→ **Exercise goal**: Write out the passage of the column on young entrepreneurs below word for word, starting with "I’ve written this" and going on through "much less respond.".

→ **Passage shown**:
____________________

Recently, I wrote a column about 10 young entrepreneurs.  Originally I titled it “10 under 20” but the Forbes editors thought that was too close to their “30 under 30” column so they changed it to “10 Great Lessons From Millennial Entrepreneurs.”  I didn’t like that title, because it implied these were “great” entrepreneurs, and I really didn’t think they were all that great.  Now that some time has gone by, I really regret having written the column.

1 – PR Inundation

I’ve written this column at Forbes for almost 7 years.  So I am pitched for unsolicited columns every day by PR firms.  On average, about 10 pitches every day. But nothing compared with the onslaught of emails I received after the millenial column.  Firm after firm, and even individuals, contacted me by email, on Facebook, Linked-in, and Twitter to tell me about some incredible young person who just absolutely needed to be written about.  You would think that every high school, and small university, in America had at least one, if not multiple, young prodigies all of which were destined to change the world.  It was an avalanche of pitches, from which I could not even begin to fully read, much less respond.

But, almost universally these businesses were not that fantastic.  Most were the modern day equivalent of someone opening a lawn service in 1960. Simple businesses that had little to distinguish them. Many had no revenues, and many were little more than somebody’s idea of a business they would like to build.  Those that had revenues were so small as to be meaningless, and almost none made any impact on their industry or competition.

____________________

→ **Record extracts**:
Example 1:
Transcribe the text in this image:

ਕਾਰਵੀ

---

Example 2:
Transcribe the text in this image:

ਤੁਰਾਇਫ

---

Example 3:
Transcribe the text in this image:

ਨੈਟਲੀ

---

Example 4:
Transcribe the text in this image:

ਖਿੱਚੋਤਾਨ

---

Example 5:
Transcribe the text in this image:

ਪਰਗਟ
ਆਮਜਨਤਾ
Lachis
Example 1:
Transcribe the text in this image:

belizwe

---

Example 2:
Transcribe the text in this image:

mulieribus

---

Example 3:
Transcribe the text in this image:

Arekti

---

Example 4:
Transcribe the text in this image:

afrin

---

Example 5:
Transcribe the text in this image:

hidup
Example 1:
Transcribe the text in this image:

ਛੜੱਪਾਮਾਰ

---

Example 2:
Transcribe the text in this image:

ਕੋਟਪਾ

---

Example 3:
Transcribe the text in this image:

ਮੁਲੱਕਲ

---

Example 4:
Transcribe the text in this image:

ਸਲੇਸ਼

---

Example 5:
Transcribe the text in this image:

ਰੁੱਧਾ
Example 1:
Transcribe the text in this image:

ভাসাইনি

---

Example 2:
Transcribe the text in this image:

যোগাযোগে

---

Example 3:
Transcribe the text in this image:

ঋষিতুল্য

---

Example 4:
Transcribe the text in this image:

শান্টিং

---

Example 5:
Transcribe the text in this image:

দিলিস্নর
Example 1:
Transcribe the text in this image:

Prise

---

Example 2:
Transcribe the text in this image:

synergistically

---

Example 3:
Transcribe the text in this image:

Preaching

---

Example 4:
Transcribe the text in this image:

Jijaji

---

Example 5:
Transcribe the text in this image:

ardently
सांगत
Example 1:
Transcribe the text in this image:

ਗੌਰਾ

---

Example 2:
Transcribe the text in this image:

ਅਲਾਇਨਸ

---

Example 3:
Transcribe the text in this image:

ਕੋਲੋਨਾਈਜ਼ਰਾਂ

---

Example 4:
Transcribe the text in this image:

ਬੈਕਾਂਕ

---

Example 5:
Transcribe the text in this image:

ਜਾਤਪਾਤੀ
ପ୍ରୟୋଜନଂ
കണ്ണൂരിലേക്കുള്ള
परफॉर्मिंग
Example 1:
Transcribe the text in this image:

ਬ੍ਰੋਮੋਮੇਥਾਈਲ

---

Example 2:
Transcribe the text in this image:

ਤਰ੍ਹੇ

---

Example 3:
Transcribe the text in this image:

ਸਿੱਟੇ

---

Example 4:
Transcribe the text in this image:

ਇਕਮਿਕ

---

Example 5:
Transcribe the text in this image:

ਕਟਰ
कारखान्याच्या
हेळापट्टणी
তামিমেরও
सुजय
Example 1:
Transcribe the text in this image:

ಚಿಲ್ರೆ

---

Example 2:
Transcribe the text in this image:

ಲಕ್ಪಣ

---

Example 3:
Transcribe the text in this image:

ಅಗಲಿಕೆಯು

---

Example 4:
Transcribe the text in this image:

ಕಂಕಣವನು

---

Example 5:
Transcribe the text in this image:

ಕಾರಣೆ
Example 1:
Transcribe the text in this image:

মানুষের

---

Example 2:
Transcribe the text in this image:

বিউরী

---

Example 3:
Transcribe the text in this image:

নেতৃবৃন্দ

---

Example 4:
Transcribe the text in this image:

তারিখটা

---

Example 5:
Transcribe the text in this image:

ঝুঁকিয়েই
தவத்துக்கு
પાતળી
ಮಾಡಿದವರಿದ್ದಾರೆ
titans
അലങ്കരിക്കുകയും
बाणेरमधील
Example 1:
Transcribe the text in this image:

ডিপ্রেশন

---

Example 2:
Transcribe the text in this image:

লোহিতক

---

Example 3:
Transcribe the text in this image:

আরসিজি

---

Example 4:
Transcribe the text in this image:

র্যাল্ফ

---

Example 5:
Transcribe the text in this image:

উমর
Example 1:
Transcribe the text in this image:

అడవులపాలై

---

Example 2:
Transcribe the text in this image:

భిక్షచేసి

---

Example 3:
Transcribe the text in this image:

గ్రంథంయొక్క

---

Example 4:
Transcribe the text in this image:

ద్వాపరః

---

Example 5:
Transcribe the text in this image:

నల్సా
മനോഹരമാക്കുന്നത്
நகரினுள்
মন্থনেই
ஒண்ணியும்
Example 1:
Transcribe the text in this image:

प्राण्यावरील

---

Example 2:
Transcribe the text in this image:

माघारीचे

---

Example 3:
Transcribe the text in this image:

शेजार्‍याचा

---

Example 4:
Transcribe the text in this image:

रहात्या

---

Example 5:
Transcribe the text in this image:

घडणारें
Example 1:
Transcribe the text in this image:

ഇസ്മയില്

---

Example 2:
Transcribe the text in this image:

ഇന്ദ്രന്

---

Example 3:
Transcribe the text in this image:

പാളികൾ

____________________

→ **Reply to the exercise**:
I’ve written this column at Forbes for almost 7 years.  So I am pitched for unsolicited columns every day by PR firms.  On average, about 10 pitches every day. But nothing compared with the onslaught of emails I received after the millenial column.  Firm after firm, and even individuals, contacted me by email, on Facebook, Linked-in, and Twitter to tell me about some incredible young person who just absolutely needed to be written about.  You would think that every high school, and small university, in America had at least one, if not multiple, young prodigies all of which were destined to change the world.  It was an avalanche of pitches, from which I could not even begin to fully read, much less respond.